O diabetes é a principal causa de insuficiência renal, amputações não traumáticas de membros inferiores, novos casos de cegueira entre adultos nos Brasil e uma das principais causas de doenças cardíacas e derrames. As estatísticas mais recentes estimam que 25,8 milhões de americanos, ou 8,3% da população, têm diabetes. De 2005 a 2008, 35% dos adultos do Brasil com 20 anos ou mais (incluindo 50% dos adultos com 65 anos ou mais) tinham pré-diabetes. Isso equivale a 79 milhões de adultos brasileiros com 20 anos ou mais com pré-diabetes, com o custo total do diabetes para nossa sociedade em 2007 sendo de R$ 174 bilhões.

 

Um novo estudo agora descobre que o número total de casos de diabetes no mundo dobrou desde 1980 (153 milhões para 347 milhões em 2008). Pesquisas recentes sugeriram que a creatina pode ser uma opção para ajudar a manter níveis saudáveis ​​de açúcar no sangue.
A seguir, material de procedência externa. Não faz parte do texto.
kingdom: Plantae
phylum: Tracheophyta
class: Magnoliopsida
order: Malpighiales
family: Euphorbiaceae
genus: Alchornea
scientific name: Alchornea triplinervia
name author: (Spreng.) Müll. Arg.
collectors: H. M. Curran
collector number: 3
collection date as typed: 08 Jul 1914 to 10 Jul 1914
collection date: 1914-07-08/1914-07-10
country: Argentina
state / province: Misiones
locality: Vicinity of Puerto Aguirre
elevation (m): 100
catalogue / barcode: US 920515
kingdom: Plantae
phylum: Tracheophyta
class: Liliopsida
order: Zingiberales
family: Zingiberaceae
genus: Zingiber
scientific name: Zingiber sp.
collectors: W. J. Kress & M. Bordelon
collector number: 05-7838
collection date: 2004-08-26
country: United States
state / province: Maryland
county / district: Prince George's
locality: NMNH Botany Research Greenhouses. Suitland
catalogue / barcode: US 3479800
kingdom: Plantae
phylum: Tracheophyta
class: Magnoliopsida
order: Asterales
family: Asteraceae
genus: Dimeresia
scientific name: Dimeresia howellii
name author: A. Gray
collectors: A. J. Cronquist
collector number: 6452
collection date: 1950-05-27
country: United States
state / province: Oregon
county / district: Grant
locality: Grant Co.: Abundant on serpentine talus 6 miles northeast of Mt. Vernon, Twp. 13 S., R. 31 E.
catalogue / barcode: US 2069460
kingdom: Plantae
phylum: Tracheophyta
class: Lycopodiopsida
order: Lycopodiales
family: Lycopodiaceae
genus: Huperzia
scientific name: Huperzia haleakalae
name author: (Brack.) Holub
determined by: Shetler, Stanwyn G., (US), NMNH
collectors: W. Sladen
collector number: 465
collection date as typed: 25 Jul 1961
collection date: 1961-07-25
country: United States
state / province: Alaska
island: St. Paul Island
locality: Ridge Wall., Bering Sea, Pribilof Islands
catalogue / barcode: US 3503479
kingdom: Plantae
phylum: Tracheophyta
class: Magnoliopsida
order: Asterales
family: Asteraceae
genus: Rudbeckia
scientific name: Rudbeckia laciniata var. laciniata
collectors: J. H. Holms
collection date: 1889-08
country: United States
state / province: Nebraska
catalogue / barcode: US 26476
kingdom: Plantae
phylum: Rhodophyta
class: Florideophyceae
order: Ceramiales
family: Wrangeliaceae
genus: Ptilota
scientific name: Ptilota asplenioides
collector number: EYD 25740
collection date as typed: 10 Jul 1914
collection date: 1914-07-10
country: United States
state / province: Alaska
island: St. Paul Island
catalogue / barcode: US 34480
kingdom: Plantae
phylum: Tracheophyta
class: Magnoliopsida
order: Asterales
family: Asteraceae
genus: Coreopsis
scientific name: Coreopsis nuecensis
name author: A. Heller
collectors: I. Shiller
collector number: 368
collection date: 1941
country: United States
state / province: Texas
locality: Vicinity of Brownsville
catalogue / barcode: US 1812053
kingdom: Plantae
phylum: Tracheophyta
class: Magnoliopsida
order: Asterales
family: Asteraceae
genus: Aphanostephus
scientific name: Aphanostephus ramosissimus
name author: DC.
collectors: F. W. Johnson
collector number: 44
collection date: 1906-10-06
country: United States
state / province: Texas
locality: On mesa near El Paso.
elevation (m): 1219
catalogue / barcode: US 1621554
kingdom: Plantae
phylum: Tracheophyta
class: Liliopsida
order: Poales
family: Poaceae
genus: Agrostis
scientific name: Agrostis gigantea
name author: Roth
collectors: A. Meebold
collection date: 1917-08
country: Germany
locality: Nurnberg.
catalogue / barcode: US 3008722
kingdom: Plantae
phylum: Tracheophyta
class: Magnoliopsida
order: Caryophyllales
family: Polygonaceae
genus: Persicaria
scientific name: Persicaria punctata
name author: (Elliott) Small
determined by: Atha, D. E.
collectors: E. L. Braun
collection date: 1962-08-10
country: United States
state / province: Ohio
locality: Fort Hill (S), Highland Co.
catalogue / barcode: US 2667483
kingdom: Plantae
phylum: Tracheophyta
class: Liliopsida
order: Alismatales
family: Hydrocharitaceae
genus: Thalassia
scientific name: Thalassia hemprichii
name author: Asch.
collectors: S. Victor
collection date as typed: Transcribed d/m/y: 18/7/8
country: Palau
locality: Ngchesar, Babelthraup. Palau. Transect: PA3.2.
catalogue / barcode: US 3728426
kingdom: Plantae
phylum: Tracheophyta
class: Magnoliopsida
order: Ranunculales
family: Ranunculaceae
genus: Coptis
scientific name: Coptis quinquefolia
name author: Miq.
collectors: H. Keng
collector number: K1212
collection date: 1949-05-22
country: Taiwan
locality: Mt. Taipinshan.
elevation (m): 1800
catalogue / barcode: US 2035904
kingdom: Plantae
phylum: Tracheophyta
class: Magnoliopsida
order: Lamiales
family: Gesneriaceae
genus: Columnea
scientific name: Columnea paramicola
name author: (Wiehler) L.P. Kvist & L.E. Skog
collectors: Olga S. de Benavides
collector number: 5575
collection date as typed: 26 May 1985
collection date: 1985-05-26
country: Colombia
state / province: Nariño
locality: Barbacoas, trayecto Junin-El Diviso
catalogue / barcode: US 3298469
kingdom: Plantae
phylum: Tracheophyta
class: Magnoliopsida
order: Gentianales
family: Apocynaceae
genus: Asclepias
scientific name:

Entao sim, quem tem diabetes pode tomar creatina.

 

No estudo, 25 indivíduos (16 homens, 9 mulheres) entre 48 e 64 anos e com diabetes tipo 2 por uma média de 7 anos receberam 5 gramas de creatina (13 indivíduos (8 homens, 5 mulheres) ou placebo (dextrose – 12 indivíduos (8 homens, 4 mulheres)) por 12 semanas. Durante esse tempo, eles completaram um programa de exercícios supervisionados três vezes por semana. O programa consistiu em um aquecimento de esteira de 5 minutos, 25 minutos de treinamento de resistência, 30 minutos de treinamento aeróbico em esteira e 5 minutos de exercícios de alongamento.

 

Os indivíduos não tinham restrições de dieta e forneceram dados de ingestão alimentar aos pesquisadores usando entrevistas de recordatório de 24 horas. Eles também forneceram amostras de sangue antes e depois do estudo para medir uma proteína HbA1c, um marcador confiável de controle de açúcar no sangue. Antes e depois do estudo, os indivíduos foram submetidos a um “Teste de Tolerância à Refeição” no qual consumiram uma refeição de 500 calorias (60% de carboidratos, 20% de gordura e 20% de proteína) contendo aproximadamente 72 gramas de carboidrato e, em seguida, forneceram amostras de sangue nos tempos 0, 30, 60, 120, 180 e 240 minutos para medir os níveis de açúcar no sangue.